[Page excerpt Boundary: Start]

Strikes put out power
AUTHORITIES have reported power outages in several Ukrainian cities, including parts of Kyiv, as well as in neighbouring Moldova after renewed strikes on Ukraine’s infrastructure facilities.
Several regions reported attacks in quick succession, suggesting a barrage of strikes, with critical infrastructure being targeted.
The Kyiv city administration said that three people were dead and three others had been wounded in the capital after a Russian strike hit a two-storey building.
Russia has been pounding the power grid and other facilities with missiles and exploding drones for weeks, in an apparent bid to turn the cold and dark of winter into a weapon.
Kyiv’s mayor Vitali Klitschko said that “one of the capital’s infrastructure facilities has been hit” and that there were “several more explosions in different districts” of the city. It was not immediately clear whether the explosions were caused by air defence systems at work or Russian projectiles hitting targets. He said water supplies had been knocked out in all of Kyiv.
There were power outages in parts of Kyiv, in the northern city of Kharkiv, the western city of Lviv and in the southern Odesa region.
In Moldova, infrastructure minister Andrei Spinu said that “we have massive power outages across the country” following a similar outage on November 15.
Kharkiv’s mayor said that power was out in the city, Ukraine’s second largest, and all public transport had stopped running.

[Page excerpt Boundary: End]
[Source material Boundary: Start]

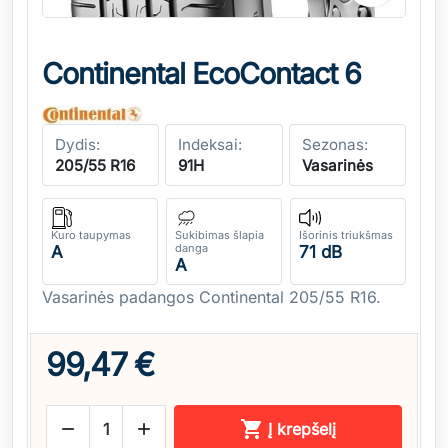
Continental EcoContact 6
Dydis:
Indeksai:
Sezonas:
205/55 R16
91H
Vasarinės
Kuro taupymas
Sukibimas šlapia
Išorinis triukšmas
danga
A
71 dB
A
Vasarinės padangos Continental 205/55 R16.
99,47 €



Į krepšelį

[Source material Boundary: End]

Questions on the material:
**A)** Rewrite the paragraph in the report on the strikes that begins "Kyiv's mayor Vitali Klitschko said" as a short bulleted list, keeping its main facts.
**B)** In the report on the strikes, how many people were wounded in the capital when a Russian strike hit a two-storey building?
**C)** Carry the report on the strikes forward from its last paragraph.
None of the material is needed for this work.

Solved problems:
**A)**
- Kyiv's mayor Vitali Klitschko said one of the capital's infrastructure facilities had been hit.
- He reported several more explosions in different districts of the city.
- It was unclear whether air defence systems or Russian projectiles hitting targets caused the explosions.
- Water supplies were knocked out across all of Kyiv.

**B)** Three people were wounded.

**C)**
Lviv regional governor Maksym Kozytskyy reported “two missile strikes on a power substation” in the region, and several districts of the region have been left without power. The entire Kyiv region is now without electricity, according to governor Oleksiy Kuleba.
State-owned grid operator Ukrenergo said Russia’s missile attack was continuing, but there were already emergency shutdowns in all regions.
“This is a necessary step to protect power grids from additional technological accidents and support the operation of the power system,” Ukrenergo said, with repair work scheduled to begin when air raid sirens cease.
The latest onslaught came hours after Ukrainian authorities said an overnight rocket attack destroyed a hospital maternity ward in southern Ukraine, killing a two-day-old baby.
Following the overnight strike in Vilniansk, close to the city of Zaporizhzhia, the baby’s mother and a doctor were pulled alive from the rubble.
The region’s governor said the rockets were Russian.
The strike adds to the gruesome toll suffered by hospitals and other medical facilities in the Russian invasion that will enter its 10th month this week.